PASSAGE TO READ
________________________
I suggest that you>first< think about *tightening up* your place including efficient appliances . . . . .and then lets talk about a system.


----------



## mightybooboo (Feb 10, 2004)

I got hit with a 1200 nat gas bill when they were estimating.Never again,I pay 200 month minimum on my gas in winter now.And use a lot less gas too!


----------



## Blu3duk (Jun 2, 2002)

A few years back our co-op had us read our own meters, and i did, everything was fine and dandy then the meter quit, the reading i took was the same for 3 months, and they came and replaced the meter..... i was not charged for the electric i used though i should have been back billed for a couple months after the new meter was installed..... some REA's are better than others..... though ours went into the propane business cost the members nearly 2 million dollars in equipment, and then they fuggered out the by0laws prohibited them from being in compettition with electric so instead of changing the by-laws they sold the propane business to one of the board members for $200,000.00 yep a 90% loss..... and no lawsuit evoled fron it cause it was all done by the attorney for the co-op ......
________________________
MATERIAL TO PROCESS
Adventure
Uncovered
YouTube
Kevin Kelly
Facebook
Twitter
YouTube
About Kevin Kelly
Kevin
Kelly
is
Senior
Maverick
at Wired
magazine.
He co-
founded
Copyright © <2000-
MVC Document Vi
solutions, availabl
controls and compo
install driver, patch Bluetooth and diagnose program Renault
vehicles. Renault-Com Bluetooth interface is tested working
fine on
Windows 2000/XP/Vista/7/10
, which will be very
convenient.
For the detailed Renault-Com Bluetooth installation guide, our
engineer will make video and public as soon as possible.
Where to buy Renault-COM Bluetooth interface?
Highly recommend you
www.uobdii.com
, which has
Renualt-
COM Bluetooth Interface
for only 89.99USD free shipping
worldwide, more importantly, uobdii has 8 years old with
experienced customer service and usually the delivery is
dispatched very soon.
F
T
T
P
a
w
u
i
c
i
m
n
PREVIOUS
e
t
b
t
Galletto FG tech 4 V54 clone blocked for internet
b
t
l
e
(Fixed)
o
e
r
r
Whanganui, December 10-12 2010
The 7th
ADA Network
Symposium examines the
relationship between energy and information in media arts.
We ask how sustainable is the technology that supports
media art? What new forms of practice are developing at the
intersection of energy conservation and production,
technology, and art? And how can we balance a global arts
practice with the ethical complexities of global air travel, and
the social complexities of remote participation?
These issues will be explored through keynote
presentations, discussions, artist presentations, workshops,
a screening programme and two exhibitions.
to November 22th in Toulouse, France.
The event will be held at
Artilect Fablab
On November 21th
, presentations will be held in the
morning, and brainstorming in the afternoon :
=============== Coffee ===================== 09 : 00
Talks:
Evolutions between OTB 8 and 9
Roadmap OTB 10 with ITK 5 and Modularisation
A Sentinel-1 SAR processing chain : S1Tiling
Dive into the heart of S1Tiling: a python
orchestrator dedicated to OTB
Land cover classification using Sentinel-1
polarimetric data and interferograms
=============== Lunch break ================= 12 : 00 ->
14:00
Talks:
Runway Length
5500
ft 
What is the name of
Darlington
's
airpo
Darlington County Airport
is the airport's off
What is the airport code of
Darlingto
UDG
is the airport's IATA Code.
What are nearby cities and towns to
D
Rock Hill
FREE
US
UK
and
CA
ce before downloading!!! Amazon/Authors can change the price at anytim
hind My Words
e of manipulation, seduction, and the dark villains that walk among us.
________________________
APPLY WHAT YOU READ
1. Copy the entries verbatim, from the first line through the line containing "technology, and art?", including both.
2. Continue the forum thread on utility billing and meter readings, starting after its last post.

RESULTS IN ORDER
1.
Adventure
Uncovered
YouTube
Kevin Kelly
Facebook
Twitter
YouTube
About Kevin Kelly
Kevin
Kelly
is
Senior
Maverick
at Wired
magazine.
He co-
founded
Copyright © <2000-
MVC Document Vi
solutions, availabl
controls and compo
install driver, patch Bluetooth and diagnose program Renault
vehicles. Renault-Com Bluetooth interface is tested working
fine on
Windows 2000/XP/Vista/7/10
, which will be very
convenient.
For the detailed Renault-Com Bluetooth installation guide, our
engineer will make video and public as soon as possible.
Where to buy Renault-COM Bluetooth interface?
Highly recommend you
www.uobdii.com
, which has
Renualt-
COM Bluetooth Interface
for only 89.99USD free shipping
worldwide, more importantly, uobdii has 8 years old with
experienced customer service and usually the delivery is
dispatched very soon.
F
T
T
P
a
w
u
i
c
i
m
n
PREVIOUS
e
t
b
t
Galletto FG tech 4 V54 clone blocked for internet
b
t
l
e
(Fixed)
o
e
r
r
Whanganui, December 10-12 2010
The 7th
ADA Network
Symposium examines the
relationship between energy and information in media arts.
We ask how sustainable is the technology that supports
media art? What new forms of practice are developing at the
intersection of energy conservation and production,
technology, and art? And how can we balance a global arts

2.
anyhow

the OP has the option to bring suit against the co-op for failure to preform on a contract, if the company man read "ZERO" and it was stated upon the bill as "ZERO" useage then you owe nothing for those months, however if the contract originally signed said you have to pay a minimum then such is so, for the privledge of being hooked into the grid, if the bill said it was estimated and you paid a small fee, then you are at the mercy of the co-op for paying on the contract..... it falls under the uniform commercial code and admiralty law which since 1938 in the several states united has replaced common law along with common sense. Like a couple others mentioned try making arragements to pay off the bill $100 at a time or whatever you can do over that....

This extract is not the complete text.